The Breviary is the work of at least two illuminators, their styles showing a close relationship to Ferrarese painter Cosmè Tura (1430-1495). The principal miniatures in this Breviary have been identified as the work of Fra Evangelista da Reggio (d.1494), who is also documented as having worked on the corali of Ferrara cathedral from 1477 until his death (see J.J.G. Alexander and A.C. de la Mare, The Italian Manuscripts in the Library of Major J.R. Abbey, 1969, no 50, pp.137-9, and pls. LXIb-LXIV and La Miniatura a Ferrara, ed. F. Toniolo, Ferrara, 1998). His work is often indistinguishable from that of Jacopo Filippo Medici, known as l'Argenta, and this Breviary may well be a further example of their collaboration (see Dizionario biografico dei miniatori italiani, ed. M. Bollati, Milan, 2004, pp.211-12). The British Library Breviary Add. ms 17294, also illuminated by Fra Evangelista, displays a similar use of bright colours and comparable stylistic trends: thick lips, pronounced, bony features, deep-set eyes and pointy beards.
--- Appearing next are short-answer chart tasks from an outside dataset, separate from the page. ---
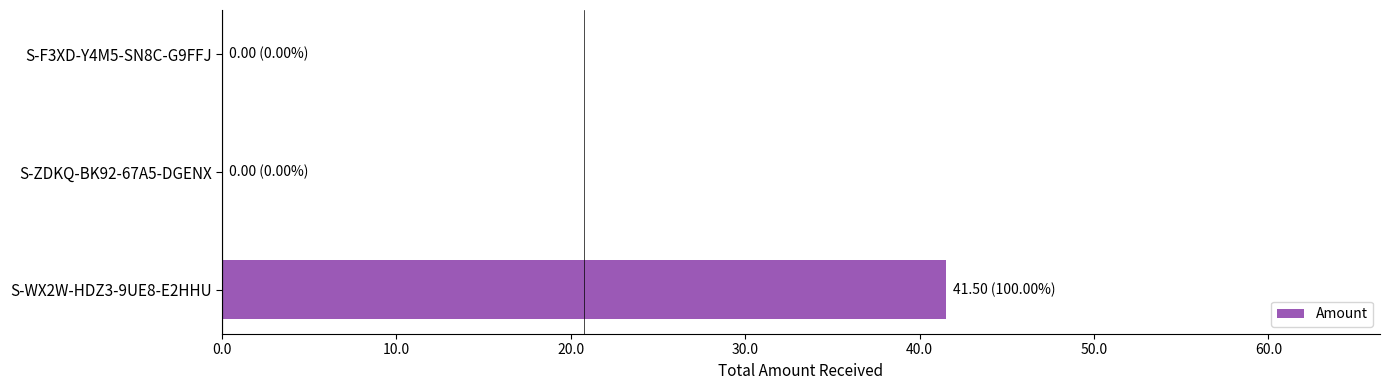

Is it true that the value at S-ZDKQ-BK92-67A5-DGENX is 0.0?

True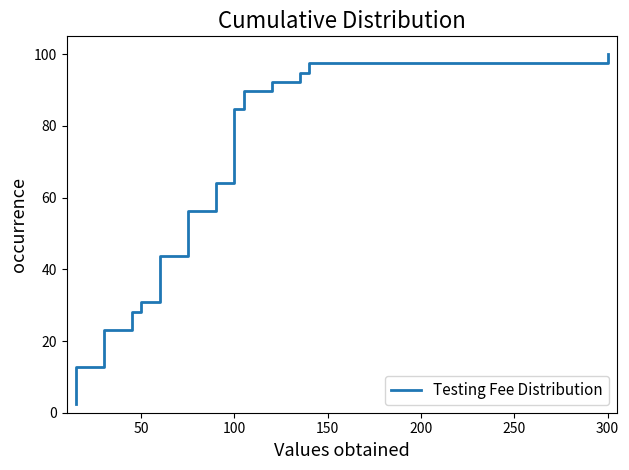

What is the smallest value displayed?

2.6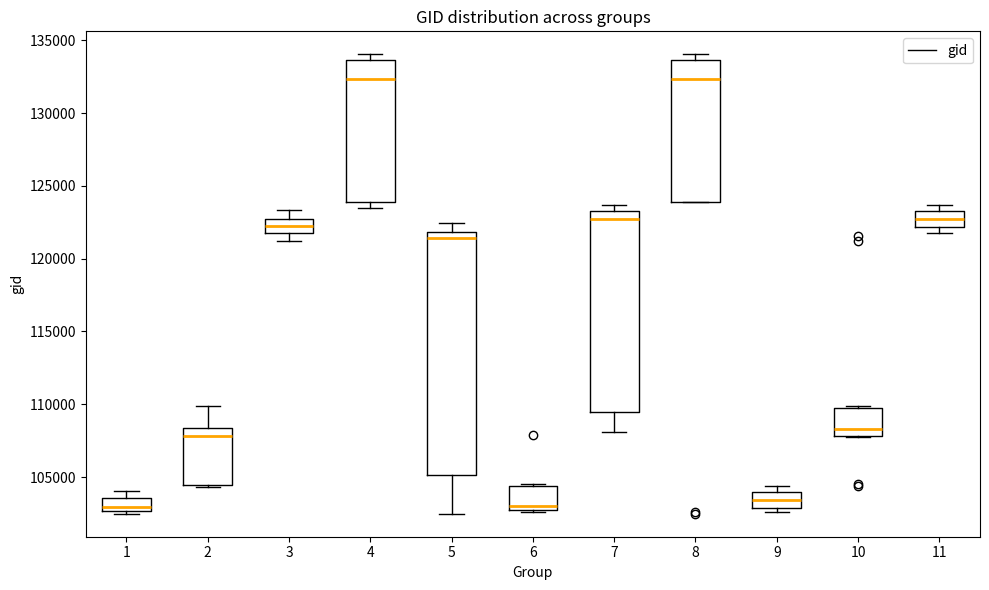

Where does the median line of the box at x = 8 sit on the y-axis? The values are not printed on the chart, so give them approximately, as read against the axis.

132500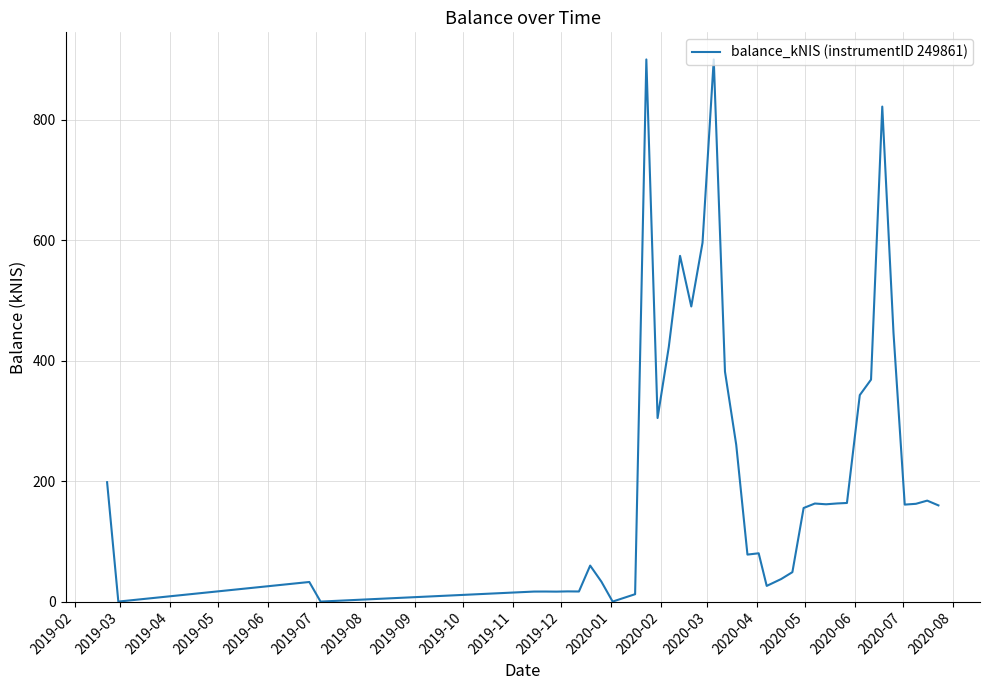

Does the chart have visible grid lines?

Yes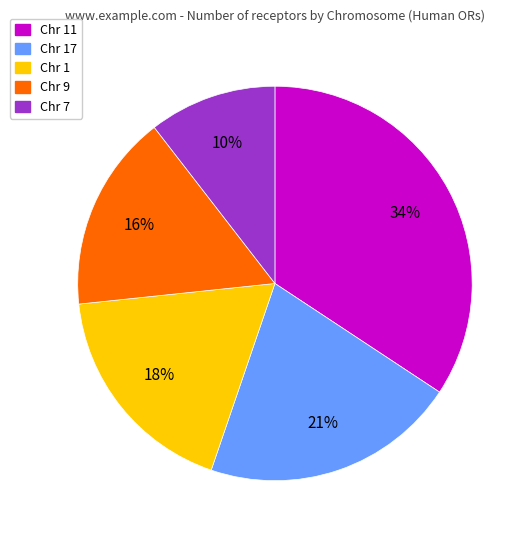

Between Chr 7 and Chr 11, which is larger?

Chr 11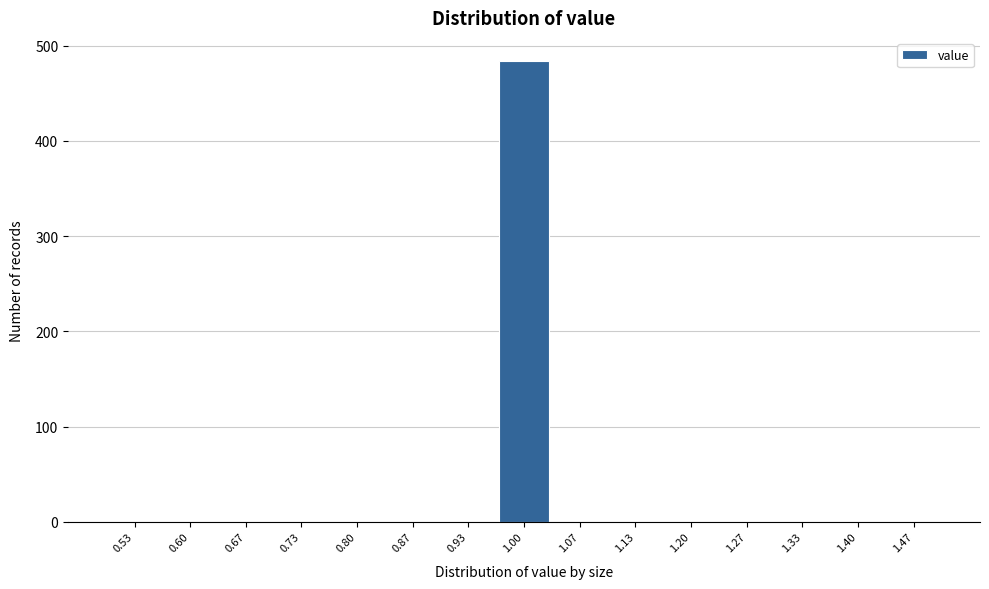

How tall is the bar that spans 0.97 to 1.03 on the x-axis? Neither the bar edges nor the heights are printed on the chart, so give them approximately, as read against the axes.

480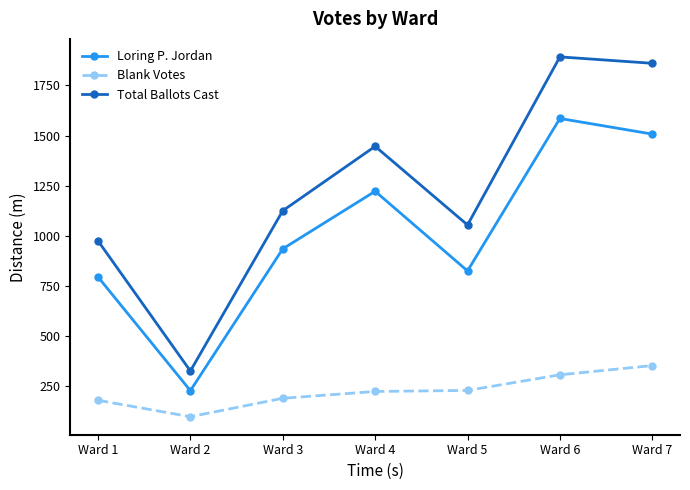

What is the maximum value shown in the chart?

1892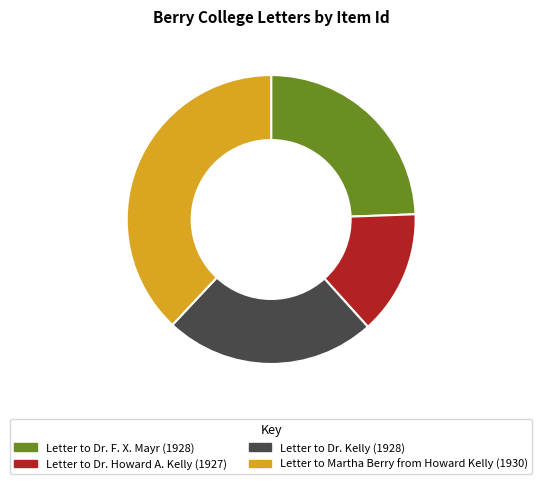

Rank the categories by value from highest to lowest.

Letter to Martha Berry from Howard Kelly (1930), Letter to Dr. F. X. Mayr (1928), Letter to Dr. Kelly (1928), Letter to Dr. Howard A. Kelly (1927)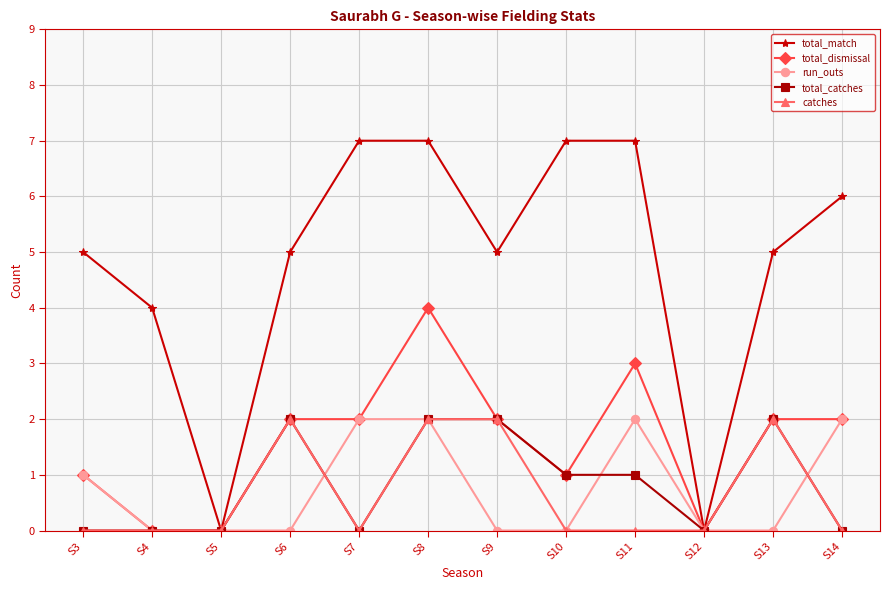

True or false: total_match has more than 2 points higher than both neighbors.

False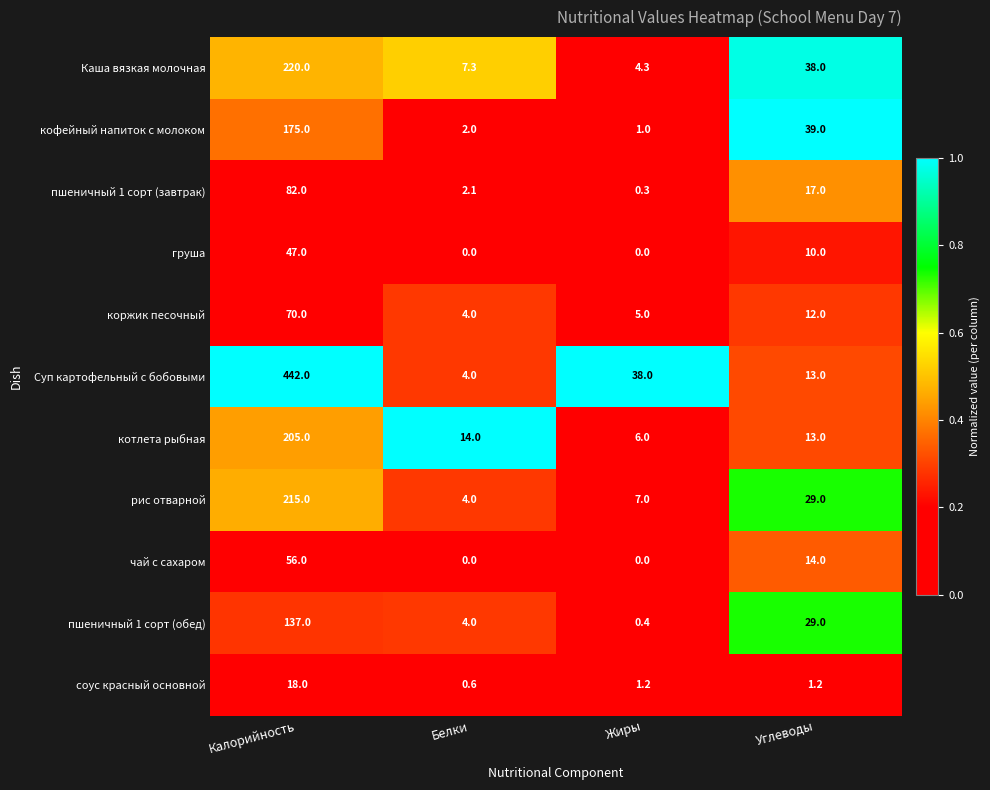

At Калорийность, list the series in order from largest to smallest.

Суп картофельный с бобовыми, Каша вязкая молочная, рис отварной, котлета рыбная, кофейный напиток с молоком, пшеничный 1 сорт (обед), пшеничный 1 сорт (завтрак), коржик песочный, чай с сахаром, груша, соус красный основной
The subjects of the other large historiated initials are as follows: the Nativity f.29, St Stephen f.32v, St John the Evangelist f.34v, the Holy Family f.43v, the Adoration of the Magi f.47, the Resurrection f. 118, the Ascension f.132v, Pentecost f.139v, the Trinity f.144, the Eucharist f.147v, Christ blessing f.235v, St Barbara f.247v, St Thomas Apostle f.252, the Annunciation f.272, St John the Baptist f.303v, SS. Peter and Paul f.308, the Assumption of the Virgin f.338v, St Augustine f.345 and All Saints f.372.